At home I peel out of the clothes I’ve been wearing all day—to the morgue, to the National Guard, to the scene of crime—and I stand in the bedroom and look around.

Last night past midnight I woke in this room, in this same darkness, and Naomi was framed in the doorway, slipping her red dress over her head in the moonlight.

I’m pacing, thinking.

She put on the dress and she sat on the mattress and she started to talk—to tell me something—but then she stopped herself, “
Forget it
.”

I walk slowly in a circle in my bedroom. Houdini stands in the doorway, unsure, unsettled.

Naomi started to say something, and then she stopped, and then instead she said that, no matter what happened, it was real and good and right. And she won’t forget it, no matter how it ends.

I pace in a circle, snapping my fingers, biting at the ends of my mustache.
Real and good and right, no matter how it ends
is what she said,
but she was going to say something else, instead
.

In my restless dream the bullet that tore through Naomi’s skull becomes a ball of fire and rock charging through Earth’s fragile crust, gouging trenches into the landscape, blasting away sedimentary rock and soil, goring into the ocean floor and sending up spumes of boiled ocean. Deeper and deeper it goes, plowing forward, releasing its stores of kinetic energy, as a bullet rips through a brain, tearing through warm clots of gray matter, severing nerves, creating blackness, pulling thought and life down around it as it goes.

I wake up with the dead yellow light of the sun filling my bedroom, with the next phase of the investigation having announced itself in my head.

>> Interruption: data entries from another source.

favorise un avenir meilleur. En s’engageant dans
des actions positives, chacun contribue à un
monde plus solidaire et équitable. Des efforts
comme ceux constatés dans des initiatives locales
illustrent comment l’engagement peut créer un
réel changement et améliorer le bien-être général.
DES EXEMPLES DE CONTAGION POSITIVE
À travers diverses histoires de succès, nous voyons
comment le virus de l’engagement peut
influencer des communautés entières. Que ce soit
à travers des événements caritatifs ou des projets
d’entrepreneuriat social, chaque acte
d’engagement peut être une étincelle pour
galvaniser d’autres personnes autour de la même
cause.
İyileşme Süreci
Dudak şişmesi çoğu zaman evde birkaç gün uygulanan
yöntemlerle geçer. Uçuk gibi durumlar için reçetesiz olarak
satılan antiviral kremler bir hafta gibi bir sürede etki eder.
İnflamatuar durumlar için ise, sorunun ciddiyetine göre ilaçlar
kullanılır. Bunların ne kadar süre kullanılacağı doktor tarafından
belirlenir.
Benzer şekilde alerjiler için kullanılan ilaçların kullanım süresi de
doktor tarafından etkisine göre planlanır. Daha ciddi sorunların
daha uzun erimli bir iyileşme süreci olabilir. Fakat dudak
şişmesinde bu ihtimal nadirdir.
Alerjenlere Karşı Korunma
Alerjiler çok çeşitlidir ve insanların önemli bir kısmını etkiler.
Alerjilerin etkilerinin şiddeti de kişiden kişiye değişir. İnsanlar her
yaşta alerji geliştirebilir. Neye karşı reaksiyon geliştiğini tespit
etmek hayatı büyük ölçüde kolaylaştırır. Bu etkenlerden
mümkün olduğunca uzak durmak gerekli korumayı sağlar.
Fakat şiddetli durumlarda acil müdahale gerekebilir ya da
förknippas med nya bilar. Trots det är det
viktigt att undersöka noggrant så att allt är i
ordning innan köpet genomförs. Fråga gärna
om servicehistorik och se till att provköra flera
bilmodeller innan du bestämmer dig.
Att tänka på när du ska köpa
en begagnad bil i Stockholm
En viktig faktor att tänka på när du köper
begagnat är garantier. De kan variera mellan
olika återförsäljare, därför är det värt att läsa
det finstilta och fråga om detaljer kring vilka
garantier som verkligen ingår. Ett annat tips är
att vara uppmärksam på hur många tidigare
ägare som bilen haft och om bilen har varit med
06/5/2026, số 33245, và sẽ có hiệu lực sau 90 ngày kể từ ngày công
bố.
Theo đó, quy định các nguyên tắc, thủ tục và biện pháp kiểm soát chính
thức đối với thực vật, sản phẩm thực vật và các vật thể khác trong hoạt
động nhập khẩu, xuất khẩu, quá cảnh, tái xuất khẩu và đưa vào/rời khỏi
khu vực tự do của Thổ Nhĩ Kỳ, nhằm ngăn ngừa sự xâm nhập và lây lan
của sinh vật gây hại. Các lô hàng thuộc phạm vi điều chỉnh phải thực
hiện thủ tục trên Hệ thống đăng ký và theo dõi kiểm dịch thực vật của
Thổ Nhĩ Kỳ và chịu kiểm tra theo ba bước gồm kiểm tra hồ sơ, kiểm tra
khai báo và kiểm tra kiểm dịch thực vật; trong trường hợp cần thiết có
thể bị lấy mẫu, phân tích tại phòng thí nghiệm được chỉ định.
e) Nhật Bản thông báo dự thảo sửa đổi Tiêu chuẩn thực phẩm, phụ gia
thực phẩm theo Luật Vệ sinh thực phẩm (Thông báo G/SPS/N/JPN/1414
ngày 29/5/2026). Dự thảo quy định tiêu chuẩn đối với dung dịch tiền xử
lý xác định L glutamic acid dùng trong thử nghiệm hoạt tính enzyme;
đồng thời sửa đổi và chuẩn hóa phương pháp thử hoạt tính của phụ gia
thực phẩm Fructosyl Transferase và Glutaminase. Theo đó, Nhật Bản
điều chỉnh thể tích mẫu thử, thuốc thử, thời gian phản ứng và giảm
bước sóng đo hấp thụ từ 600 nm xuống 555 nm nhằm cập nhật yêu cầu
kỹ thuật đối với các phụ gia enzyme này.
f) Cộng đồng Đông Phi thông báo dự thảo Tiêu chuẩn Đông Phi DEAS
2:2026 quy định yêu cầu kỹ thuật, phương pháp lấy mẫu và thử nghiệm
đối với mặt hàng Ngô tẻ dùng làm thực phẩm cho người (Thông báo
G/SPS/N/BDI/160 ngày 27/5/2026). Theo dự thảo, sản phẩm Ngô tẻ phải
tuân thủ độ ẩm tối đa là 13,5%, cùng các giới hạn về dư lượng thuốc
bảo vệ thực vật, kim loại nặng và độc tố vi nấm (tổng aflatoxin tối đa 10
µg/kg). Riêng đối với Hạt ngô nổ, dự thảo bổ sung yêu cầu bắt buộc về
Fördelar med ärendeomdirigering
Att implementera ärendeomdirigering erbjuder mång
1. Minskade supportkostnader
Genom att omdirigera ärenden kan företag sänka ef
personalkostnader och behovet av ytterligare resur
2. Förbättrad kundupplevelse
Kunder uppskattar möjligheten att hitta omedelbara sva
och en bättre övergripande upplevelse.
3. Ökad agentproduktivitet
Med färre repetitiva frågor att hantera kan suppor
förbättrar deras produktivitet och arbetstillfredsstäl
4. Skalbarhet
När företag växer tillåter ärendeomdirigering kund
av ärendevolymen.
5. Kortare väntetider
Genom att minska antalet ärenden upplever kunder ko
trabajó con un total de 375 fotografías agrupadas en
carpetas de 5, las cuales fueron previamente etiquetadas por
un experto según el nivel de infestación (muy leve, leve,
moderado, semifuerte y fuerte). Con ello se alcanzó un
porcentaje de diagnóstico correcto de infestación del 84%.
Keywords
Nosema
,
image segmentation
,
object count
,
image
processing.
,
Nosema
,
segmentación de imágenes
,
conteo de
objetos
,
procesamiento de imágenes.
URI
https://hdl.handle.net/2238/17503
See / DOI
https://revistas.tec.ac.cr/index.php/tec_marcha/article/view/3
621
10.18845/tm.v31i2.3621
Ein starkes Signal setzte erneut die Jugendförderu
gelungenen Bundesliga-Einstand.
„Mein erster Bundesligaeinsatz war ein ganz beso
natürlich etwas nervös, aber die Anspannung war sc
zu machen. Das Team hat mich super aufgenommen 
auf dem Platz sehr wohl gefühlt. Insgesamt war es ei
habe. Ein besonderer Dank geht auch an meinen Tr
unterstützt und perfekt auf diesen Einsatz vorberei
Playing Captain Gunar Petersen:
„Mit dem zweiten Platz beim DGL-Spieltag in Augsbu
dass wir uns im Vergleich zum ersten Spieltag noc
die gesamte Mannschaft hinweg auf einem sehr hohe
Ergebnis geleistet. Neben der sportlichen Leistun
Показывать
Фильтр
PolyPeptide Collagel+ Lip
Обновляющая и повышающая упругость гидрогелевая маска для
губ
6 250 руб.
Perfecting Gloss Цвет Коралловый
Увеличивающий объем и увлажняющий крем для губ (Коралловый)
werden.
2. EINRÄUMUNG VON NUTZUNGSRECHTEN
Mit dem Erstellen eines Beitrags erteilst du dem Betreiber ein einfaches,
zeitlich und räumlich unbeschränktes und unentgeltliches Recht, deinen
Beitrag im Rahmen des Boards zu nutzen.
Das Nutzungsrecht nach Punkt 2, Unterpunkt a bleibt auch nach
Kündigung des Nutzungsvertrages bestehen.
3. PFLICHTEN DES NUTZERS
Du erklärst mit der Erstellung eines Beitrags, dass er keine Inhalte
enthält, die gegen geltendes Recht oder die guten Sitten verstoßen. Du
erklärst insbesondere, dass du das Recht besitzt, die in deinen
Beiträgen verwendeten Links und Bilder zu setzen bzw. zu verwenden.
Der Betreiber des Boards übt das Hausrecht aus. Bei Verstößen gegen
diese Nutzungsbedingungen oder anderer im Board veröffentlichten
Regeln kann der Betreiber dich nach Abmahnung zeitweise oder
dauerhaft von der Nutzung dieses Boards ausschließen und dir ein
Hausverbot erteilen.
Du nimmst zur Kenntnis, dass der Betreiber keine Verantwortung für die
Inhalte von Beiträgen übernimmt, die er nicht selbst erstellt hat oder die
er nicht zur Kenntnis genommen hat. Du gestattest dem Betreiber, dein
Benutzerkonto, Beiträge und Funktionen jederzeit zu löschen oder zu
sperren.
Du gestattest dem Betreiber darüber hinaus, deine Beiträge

A tiny little thing, a little lie to follow up on.

2.

It’s not my murder, it’s Culverson’s murder, but here I go again back toward downtown, back to the Water West Building, like an animal who’s witnessed some scene of violence and keeps on restlessly returning to the place of horrid fascination. There’s some goon marching in circles around Eagle Square, big parka and a fur hat and an old-fashioned sandwich board—
DO THEY THINK WE’RE STUPID
in big cartoon bubble-letters—and he’s ringing a bell like a Salvation Army Santa Claus. “Hey,” he hollers, “do you know what
time
it is?” I duck my head, ignore him, push open the door.

The old guard isn’t here. I take the stairs up to the third floor, and I don’t politely call out hello from reception, I just go ahead on in and find Mr. Gompers behind his walnut desk.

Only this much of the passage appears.